The only problem here is that Emily can’t decide who should be the recipient of her letter, whether a “Him” or a “Her”. It looks like someone at some point made an arbitrary decision to call the Him version the first and the Her version the second. It’s difficult enough to assign dates to Emily’s work, so I imagine it’s fairly impossible to say for sure which of these she wrote originally and which was the amended version. Mainly scholars have settled on the dates of certain poems by the type of handwriting. They assumed that her handwriting style changed with age, so the poems appearing to match the style or slant found in Emily’s handwriting in dated letters, were given that same date. This process, although inexact, more or less helped to pinpoint when the poems would have been written.

So many, hundreds, were written in the 1862 handwriting that it appears she either had an astoundingly prolific year in 1862. (Possible.) Or that she revised and re-copied a large portion of her already existing collection of poems into a “fair hand”, perhaps in preparation for publication. Possible, although not likely given her dour view of publication. Or it may have been that she wanted to assemble a final or “fair” copy of her best work for her own records. She was sewing many of these into booklets, fashioning her own “publishing” house by hand.

Most likely this was so, but now we have these two highly stylized romantic love poems, almost exactly alike, written apparently at the same time in the same “fair hand”. One speaks to man and one speaks to a woman. What was she up to?
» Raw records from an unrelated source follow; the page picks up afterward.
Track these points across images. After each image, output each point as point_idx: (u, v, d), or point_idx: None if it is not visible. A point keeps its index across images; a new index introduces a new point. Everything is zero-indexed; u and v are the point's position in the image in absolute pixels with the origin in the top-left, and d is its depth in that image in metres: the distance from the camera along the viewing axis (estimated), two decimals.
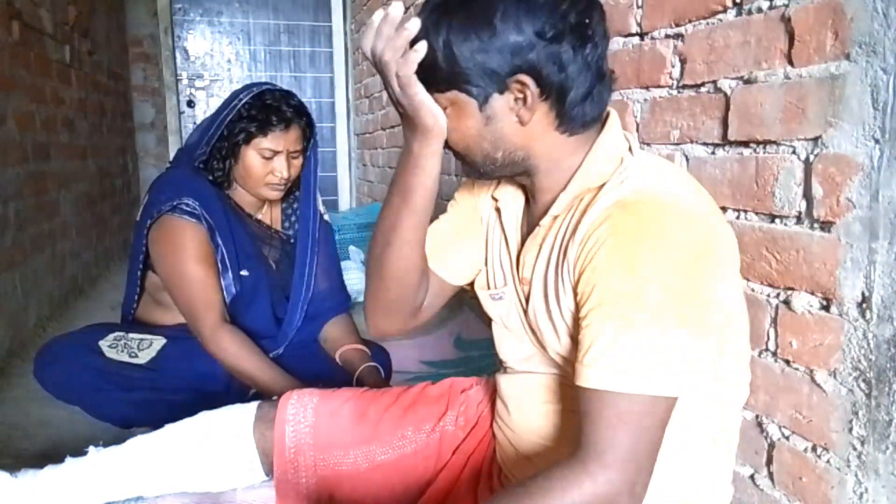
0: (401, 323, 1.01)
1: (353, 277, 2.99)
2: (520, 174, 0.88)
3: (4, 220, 2.17)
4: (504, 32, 0.74)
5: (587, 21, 0.76)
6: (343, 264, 2.95)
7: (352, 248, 3.05)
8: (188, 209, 1.50)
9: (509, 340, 0.97)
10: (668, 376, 0.71)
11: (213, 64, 4.64)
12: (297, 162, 1.59)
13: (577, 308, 0.78)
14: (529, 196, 0.92)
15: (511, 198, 0.95)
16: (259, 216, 1.69)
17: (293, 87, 4.76)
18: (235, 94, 1.56)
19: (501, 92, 0.78)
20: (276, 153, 1.54)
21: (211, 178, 1.57)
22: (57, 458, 1.17)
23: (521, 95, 0.78)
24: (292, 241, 1.70)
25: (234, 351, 1.47)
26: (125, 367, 1.44)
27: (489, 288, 0.99)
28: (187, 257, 1.49)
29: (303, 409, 1.11)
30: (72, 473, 1.14)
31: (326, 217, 1.79)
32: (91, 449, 1.16)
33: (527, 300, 0.90)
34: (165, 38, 4.53)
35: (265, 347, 1.60)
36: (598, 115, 0.83)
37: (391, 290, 0.96)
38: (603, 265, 0.73)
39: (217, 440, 1.13)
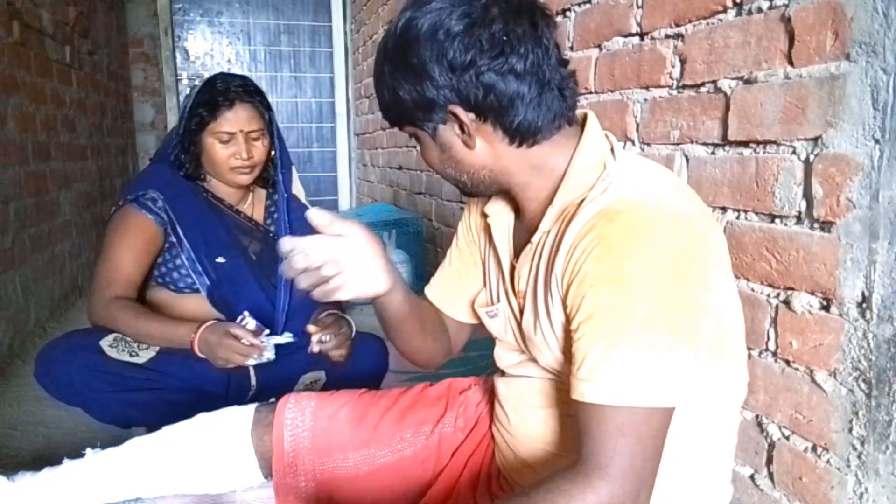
0: (437, 362, 1.10)
1: None
2: (502, 191, 0.90)
3: (4, 220, 2.17)
4: (423, 71, 0.77)
5: (506, 37, 0.76)
6: None
7: None
8: (150, 202, 1.55)
9: (505, 350, 0.98)
10: (663, 387, 0.70)
11: (213, 64, 4.64)
12: (260, 143, 1.60)
13: (568, 320, 0.78)
14: (519, 208, 0.92)
15: (501, 213, 0.95)
16: (241, 208, 1.69)
17: (293, 86, 4.77)
18: (194, 86, 1.60)
19: (444, 122, 0.81)
20: (231, 135, 1.56)
21: (183, 172, 1.60)
22: (55, 460, 1.17)
23: (458, 123, 0.80)
24: (274, 236, 1.70)
25: (122, 320, 1.47)
26: (126, 367, 1.44)
27: (487, 305, 1.00)
28: (116, 240, 1.53)
29: (300, 413, 1.11)
30: (69, 476, 1.14)
31: (307, 204, 1.76)
32: (88, 451, 1.16)
33: (521, 313, 0.90)
34: (165, 38, 4.53)
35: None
36: (553, 123, 0.81)
37: (414, 357, 1.07)
38: (590, 277, 0.73)
39: (215, 443, 1.13)
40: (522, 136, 0.81)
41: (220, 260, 1.60)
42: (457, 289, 1.07)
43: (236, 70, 4.65)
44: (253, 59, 4.70)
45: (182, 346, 1.46)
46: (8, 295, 2.18)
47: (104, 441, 1.21)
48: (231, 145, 1.57)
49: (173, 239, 1.56)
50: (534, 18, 0.78)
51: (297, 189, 1.76)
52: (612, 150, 0.84)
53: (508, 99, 0.77)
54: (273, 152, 1.67)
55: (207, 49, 4.63)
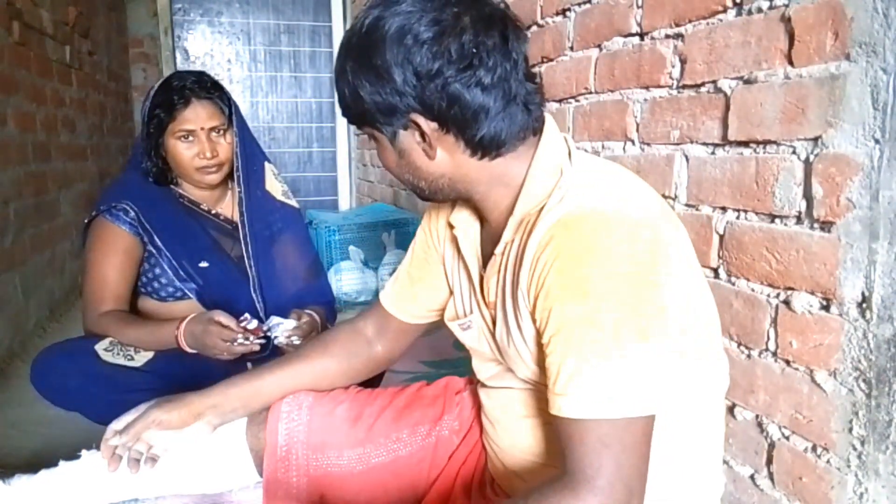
0: (377, 371, 1.19)
1: (354, 277, 2.99)
2: (461, 198, 0.89)
3: (4, 220, 2.17)
4: (388, 75, 0.75)
5: (475, 48, 0.74)
6: (343, 264, 2.99)
7: (352, 248, 3.05)
8: (122, 214, 1.53)
9: (482, 362, 0.98)
10: (640, 395, 0.70)
11: (213, 64, 4.63)
12: (224, 139, 1.57)
13: (539, 334, 0.77)
14: (482, 217, 0.91)
15: (467, 223, 0.94)
16: (218, 210, 1.67)
17: (293, 87, 4.76)
18: (151, 87, 1.56)
19: (405, 128, 0.80)
20: (191, 133, 1.53)
21: (153, 178, 1.58)
22: (53, 461, 1.16)
23: (419, 132, 0.79)
24: (246, 235, 1.66)
25: (112, 330, 1.48)
26: (122, 371, 1.43)
27: (458, 318, 0.99)
28: (96, 256, 1.52)
29: (297, 407, 1.11)
30: (66, 477, 1.13)
31: (290, 201, 1.75)
32: (84, 452, 1.15)
33: (493, 324, 0.90)
34: (165, 38, 4.53)
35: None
36: (517, 136, 0.81)
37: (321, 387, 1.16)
38: (554, 290, 0.73)
39: (209, 441, 1.12)
40: (485, 149, 0.80)
41: (204, 264, 1.58)
42: (411, 295, 1.09)
43: (236, 70, 4.65)
44: (253, 59, 4.69)
45: (172, 346, 1.45)
46: (8, 295, 2.18)
47: (101, 441, 1.21)
48: (194, 144, 1.53)
49: (151, 248, 1.54)
50: (505, 31, 0.77)
51: (272, 185, 1.72)
52: (569, 153, 0.83)
53: (473, 112, 0.76)
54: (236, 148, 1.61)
55: (207, 49, 4.63)
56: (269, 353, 1.55)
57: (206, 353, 1.42)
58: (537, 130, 0.84)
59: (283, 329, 1.44)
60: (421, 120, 0.77)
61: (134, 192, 1.56)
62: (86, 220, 1.58)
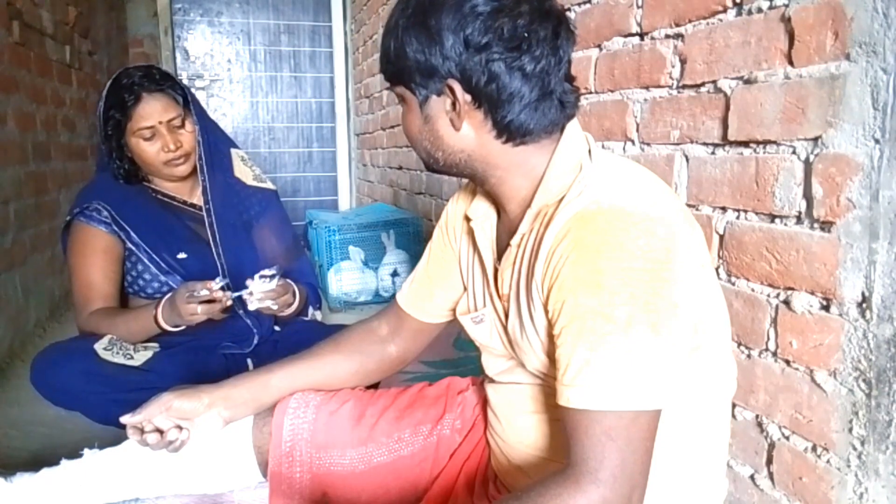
0: (389, 372, 1.17)
1: (354, 277, 2.99)
2: (475, 179, 0.89)
3: (4, 220, 2.17)
4: (438, 37, 0.77)
5: (526, 34, 0.76)
6: (343, 264, 2.99)
7: (352, 248, 3.05)
8: (95, 214, 1.53)
9: (492, 357, 0.98)
10: (647, 389, 0.70)
11: (213, 64, 4.63)
12: (185, 130, 1.57)
13: (551, 325, 0.78)
14: (499, 208, 0.92)
15: (483, 215, 0.95)
16: (193, 200, 1.67)
17: (293, 86, 4.76)
18: (103, 87, 1.55)
19: (438, 94, 0.81)
20: (150, 128, 1.52)
21: (122, 179, 1.58)
22: (54, 460, 1.16)
23: (452, 100, 0.80)
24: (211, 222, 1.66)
25: (102, 325, 1.50)
26: (121, 370, 1.44)
27: (469, 312, 0.99)
28: (77, 259, 1.54)
29: (304, 405, 1.11)
30: (68, 476, 1.13)
31: (264, 184, 1.74)
32: (86, 451, 1.15)
33: (506, 316, 0.90)
34: (165, 38, 4.53)
35: (243, 346, 1.58)
36: (545, 129, 0.82)
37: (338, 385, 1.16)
38: (569, 281, 0.73)
39: (213, 439, 1.12)
40: (510, 133, 0.81)
41: (182, 256, 1.58)
42: (428, 293, 1.09)
43: (236, 70, 4.65)
44: (253, 59, 4.69)
45: (157, 330, 1.46)
46: (8, 295, 2.18)
47: (103, 441, 1.21)
48: (156, 140, 1.53)
49: (130, 245, 1.55)
50: (558, 27, 0.79)
51: (241, 171, 1.72)
52: (589, 151, 0.84)
53: (508, 94, 0.78)
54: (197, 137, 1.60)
55: (207, 49, 4.63)
56: (260, 339, 1.55)
57: (183, 321, 1.41)
58: (565, 128, 0.85)
59: (257, 288, 1.43)
60: (457, 88, 0.79)
61: (104, 192, 1.57)
62: (62, 226, 1.59)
Did Emily seek to obscure her lesbian love affair by disguising the recipient of the poem’s letter as a man in one version? Then later did she decide to “come out”, at least to herself, by re-writing the poem to a woman? Maybe. Although I find it hard to imagine that Emily would be ashamed by any part of herself or hide from herself. She was too self-directed to start with. Plus it seems to me that a woman so sheltered from the world would be naive about sexuality and the social mores around sexuality, that it seems unlikely she would hold this conventional condemnation against herself. In addition, it was commonplace and accepted for women in this Victorian period to use passionate, overblown language to express affection for each other in their letters. Not hard to imagine that this afforded plenty of social latitude and a vocabulary for women to locate their sexual longing for each other as well, if they felt so moved.
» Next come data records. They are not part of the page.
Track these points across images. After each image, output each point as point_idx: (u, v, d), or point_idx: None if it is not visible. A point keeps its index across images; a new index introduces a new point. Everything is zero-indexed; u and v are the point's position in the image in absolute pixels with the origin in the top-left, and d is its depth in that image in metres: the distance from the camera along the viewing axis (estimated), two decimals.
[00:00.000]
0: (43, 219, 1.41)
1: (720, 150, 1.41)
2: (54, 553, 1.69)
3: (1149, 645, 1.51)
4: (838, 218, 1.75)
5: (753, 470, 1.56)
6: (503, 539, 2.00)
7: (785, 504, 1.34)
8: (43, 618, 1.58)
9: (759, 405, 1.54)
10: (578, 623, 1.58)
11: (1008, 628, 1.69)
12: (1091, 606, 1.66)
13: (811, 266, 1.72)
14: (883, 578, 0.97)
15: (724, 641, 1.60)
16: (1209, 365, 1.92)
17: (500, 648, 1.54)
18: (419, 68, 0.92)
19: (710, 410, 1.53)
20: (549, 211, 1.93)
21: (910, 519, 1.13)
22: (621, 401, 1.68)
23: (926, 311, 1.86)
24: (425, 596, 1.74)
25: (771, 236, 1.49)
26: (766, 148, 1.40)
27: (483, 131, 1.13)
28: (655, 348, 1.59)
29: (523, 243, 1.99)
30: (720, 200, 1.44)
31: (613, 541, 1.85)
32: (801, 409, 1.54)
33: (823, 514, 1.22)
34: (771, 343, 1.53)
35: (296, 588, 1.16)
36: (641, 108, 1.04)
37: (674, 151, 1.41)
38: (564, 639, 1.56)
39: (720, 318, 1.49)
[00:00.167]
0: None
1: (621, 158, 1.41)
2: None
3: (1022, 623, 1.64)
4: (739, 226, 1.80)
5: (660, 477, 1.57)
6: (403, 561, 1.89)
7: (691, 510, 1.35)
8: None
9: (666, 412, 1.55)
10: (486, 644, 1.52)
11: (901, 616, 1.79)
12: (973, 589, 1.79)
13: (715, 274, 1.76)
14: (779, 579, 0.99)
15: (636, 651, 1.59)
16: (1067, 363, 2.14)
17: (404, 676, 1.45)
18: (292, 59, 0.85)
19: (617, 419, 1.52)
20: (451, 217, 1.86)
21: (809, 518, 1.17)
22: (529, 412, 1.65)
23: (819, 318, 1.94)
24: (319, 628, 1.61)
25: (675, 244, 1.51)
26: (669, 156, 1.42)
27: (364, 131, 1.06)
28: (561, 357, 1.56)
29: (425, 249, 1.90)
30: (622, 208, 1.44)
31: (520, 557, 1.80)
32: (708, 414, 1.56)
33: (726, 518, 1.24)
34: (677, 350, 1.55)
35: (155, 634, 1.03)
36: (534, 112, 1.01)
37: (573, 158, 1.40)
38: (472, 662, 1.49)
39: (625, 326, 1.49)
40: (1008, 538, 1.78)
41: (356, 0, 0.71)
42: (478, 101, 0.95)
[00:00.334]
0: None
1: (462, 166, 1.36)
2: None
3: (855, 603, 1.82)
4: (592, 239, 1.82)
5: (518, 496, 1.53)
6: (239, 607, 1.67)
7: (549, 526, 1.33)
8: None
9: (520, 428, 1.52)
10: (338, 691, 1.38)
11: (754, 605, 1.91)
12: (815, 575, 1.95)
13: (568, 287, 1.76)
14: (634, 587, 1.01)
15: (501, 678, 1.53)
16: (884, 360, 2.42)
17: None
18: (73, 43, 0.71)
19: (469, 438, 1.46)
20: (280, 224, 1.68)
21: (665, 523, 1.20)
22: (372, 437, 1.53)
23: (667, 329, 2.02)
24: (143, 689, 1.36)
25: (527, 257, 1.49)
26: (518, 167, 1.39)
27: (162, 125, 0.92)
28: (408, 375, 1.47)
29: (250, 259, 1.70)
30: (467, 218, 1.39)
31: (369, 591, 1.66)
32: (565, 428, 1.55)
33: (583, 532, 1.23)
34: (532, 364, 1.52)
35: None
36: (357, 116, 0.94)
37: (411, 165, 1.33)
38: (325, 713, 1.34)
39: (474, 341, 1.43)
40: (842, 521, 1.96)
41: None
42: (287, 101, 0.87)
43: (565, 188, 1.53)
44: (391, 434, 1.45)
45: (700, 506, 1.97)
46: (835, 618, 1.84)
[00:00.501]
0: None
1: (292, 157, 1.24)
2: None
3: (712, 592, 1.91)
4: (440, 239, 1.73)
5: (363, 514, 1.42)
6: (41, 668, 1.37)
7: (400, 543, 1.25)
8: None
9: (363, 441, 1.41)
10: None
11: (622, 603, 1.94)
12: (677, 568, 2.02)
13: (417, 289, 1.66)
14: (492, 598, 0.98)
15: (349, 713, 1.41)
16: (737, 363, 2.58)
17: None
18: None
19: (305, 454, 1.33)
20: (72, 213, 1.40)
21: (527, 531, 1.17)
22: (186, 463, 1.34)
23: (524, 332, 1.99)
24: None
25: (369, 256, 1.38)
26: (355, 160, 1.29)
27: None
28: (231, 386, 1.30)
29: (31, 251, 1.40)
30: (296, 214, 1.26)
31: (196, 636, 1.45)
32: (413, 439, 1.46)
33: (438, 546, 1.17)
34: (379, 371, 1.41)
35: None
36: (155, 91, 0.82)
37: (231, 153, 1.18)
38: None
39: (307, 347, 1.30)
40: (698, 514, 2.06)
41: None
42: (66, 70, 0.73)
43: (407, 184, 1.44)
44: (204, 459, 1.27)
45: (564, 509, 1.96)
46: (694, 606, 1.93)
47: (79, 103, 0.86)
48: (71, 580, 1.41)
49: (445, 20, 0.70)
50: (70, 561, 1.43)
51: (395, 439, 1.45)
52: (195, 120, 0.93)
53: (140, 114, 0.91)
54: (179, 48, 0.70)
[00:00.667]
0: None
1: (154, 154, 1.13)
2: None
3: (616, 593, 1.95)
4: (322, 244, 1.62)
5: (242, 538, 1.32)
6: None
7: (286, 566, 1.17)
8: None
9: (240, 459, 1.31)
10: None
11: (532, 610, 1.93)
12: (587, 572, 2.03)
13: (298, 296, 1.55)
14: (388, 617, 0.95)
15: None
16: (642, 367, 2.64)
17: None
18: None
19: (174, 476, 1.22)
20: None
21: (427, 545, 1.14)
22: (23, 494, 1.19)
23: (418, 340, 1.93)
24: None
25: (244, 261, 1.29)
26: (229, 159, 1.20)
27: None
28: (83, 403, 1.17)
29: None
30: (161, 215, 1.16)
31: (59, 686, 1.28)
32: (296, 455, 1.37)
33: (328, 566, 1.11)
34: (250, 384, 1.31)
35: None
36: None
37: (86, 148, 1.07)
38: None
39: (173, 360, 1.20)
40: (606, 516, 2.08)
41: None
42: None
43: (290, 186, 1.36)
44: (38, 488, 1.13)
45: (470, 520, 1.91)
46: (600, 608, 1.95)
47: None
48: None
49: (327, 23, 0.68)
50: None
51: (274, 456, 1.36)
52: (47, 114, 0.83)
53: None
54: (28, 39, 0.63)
Another possibility is that she was experimenting with voice and persona, both in her life and in her work. Emily would write the same poem twice and change the channel for each just to see what it would be like. That sounds more like her. Curiosity would push her to stand on both sides of the looking-glass, for no reason other than she’d like to know what it’s like over there. The lover’s perspective is by definition warped and one-sided. I can imagine Emily looking at that and wondering how it would sound to express the same sentiments to either one sex or the other. Emily the gymnast can take the stance of either.

The result is intriguing and varies depending on the disposition of the reader. Version I sounds like something out of a Bronte novel, a wild woman in the throes of passion beyond her control. Version II sounds like a Victorian girl, reaching for a literary model to channel her feelings toward a safe subject. The whole thing hangs on the letter being a failure due to its grammar. It is only syntax, says the poem, which is to say only the empty frame is there. The speaker/writer left out the verb and the pronoun, which is to say there is no action and no human presence. No life, no movement. How can love flourish in this place?

The poet with any sense of responsibility to her own curiosity wants to push her poem this way and that, just to see what it might do. Also to see how just a couple of letters changed here, makes all the difference in the world.